If you want to convert a GenBank file to FASTA format,

如果要將GenBank文件轉換為FASTA格式,

from Bio import SeqIO
with open("

sequences = SeqIO.parse(input_handle, "genbank")
count = SeqIO.write(sequences, output_handle, "fasta")
print("Converted %i records" % count)

8.將ID序列與ID列表分開 (8. Separate sequences by ids from a list of ids)

Assume that you have a list of sequence identifiers in a file named list.lst where you want to separate the corresponding sequences from a FASTA file. You can run the following and write those sequences to a file.

假設您有一個名為list.lst的文件中的序列標識符列表,您想在其中將相應的序列與FASTA文件分開。 您可以運行以下命令,并將這些序列寫入文件。

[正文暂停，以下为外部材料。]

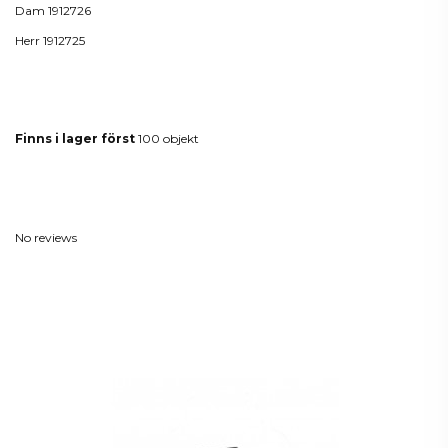
Dam 1912726
Herr 1912725
Produktdetaljer
Finns i lager först
100 objekt
Reviews
(0)
No reviews
Kunder som köpt denna produkt
köpte också: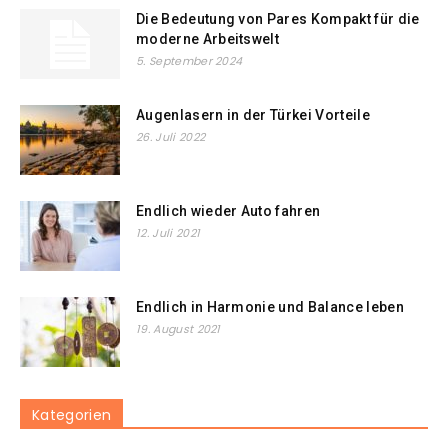
Die Bedeutung von Pares Kompakt für die
moderne Arbeitswelt
5. September 2024
Augenlasern in der Türkei Vorteile
26. Juli 2022
Endlich wieder Auto fahren
12. Juli 2021
Endlich in Harmonie und Balance leben
19. August 2021
Kategorien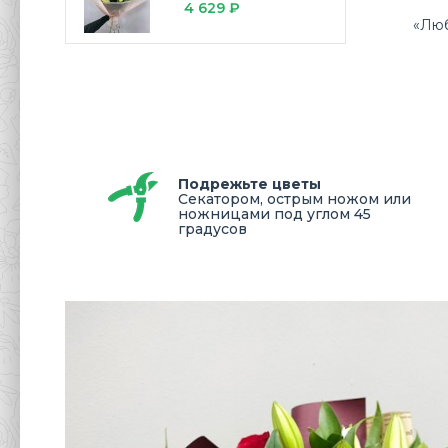
4 629 ₽
«Лю
Подрежьте цветы
Секатором, острым ножом или
ножницами под углом 45
градусов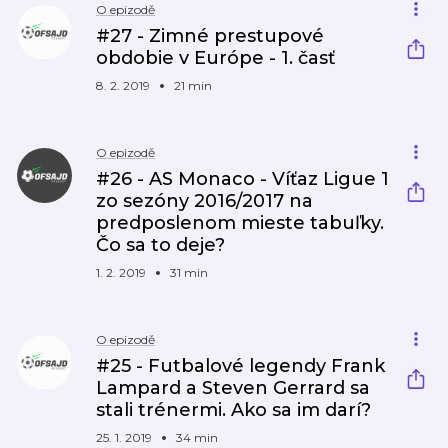
O epizodě
#27 - Zimné prestupové
obdobie v Európe - 1. časť
8. 2. 2019
21 min
O epizodě
#26 - AS Monaco - Víťaz Ligue 1
zo sezóny 2016/2017 na
predposlenom mieste tabuľky.
Čo sa to deje?
1. 2. 2019
31 min
O epizodě
#25 - Futbalové legendy Frank
Lampard a Steven Gerrard sa
stali trénermi. Ako sa im darí?
25. 1. 2019
34 min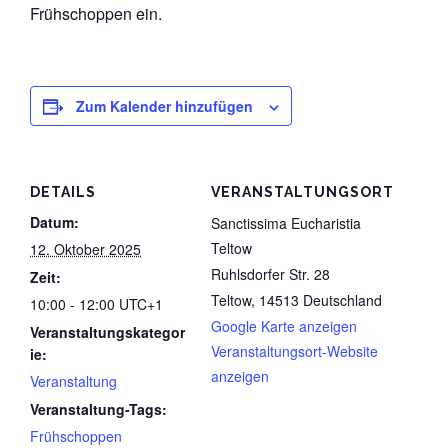
Frühschoppen ein.
Datenschutz
Zum Kalender hinzufügen
DETAILS
VERANSTALTUNGSORT
Datum:
Sanctissima Eucharistia
Teltow
12. Oktober 2025
Ruhlsdorfer Str. 28
Zeit:
Teltow
,
14513
Deutschland
10:00 - 12:00
UTC+1
Google Karte anzeigen
Veranstaltungskategor
Veranstaltungsort-Website
ie:
anzeigen
Veranstaltung
Veranstaltung-Tags:
Frühschoppen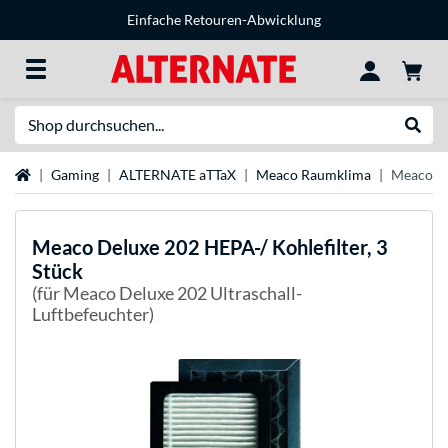
Einfache Retouren-Abwicklung
Suche
Suche
Startseite
Gaming
ALTERNATE aTTaX
Meaco Raumklima
Meaco De
Meaco
Deluxe 202 HEPA-/ Kohlefilter, 3
Stück
(für Meaco Deluxe 202 Ultraschall-
Luftbefeuchter)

from Bio import SeqIOids = set(x[:-1] for x in open(path+"list.lst"))with open(path+'list.fq', mode='a') as my_output:

for seq in SeqIO.parse(path+"list_sequences.fq", "fastq"):

if seq.id in ids:
my_output.write(seq.format("fastq"))

最后的想法 (Final Thoughts)

Hope you got an idea of how to use Seq, SeqRecord and SeqIO Biopython functions and will be useful for your research work.

希望您對如何使用SeqSeqRecordSeqIO Biopython函數有所了解,并且對您的研究工作很有用。

Thank you for reading. I would love to hear your thoughts. Stay tuned for the next part of this article with more usages and Biopython functions.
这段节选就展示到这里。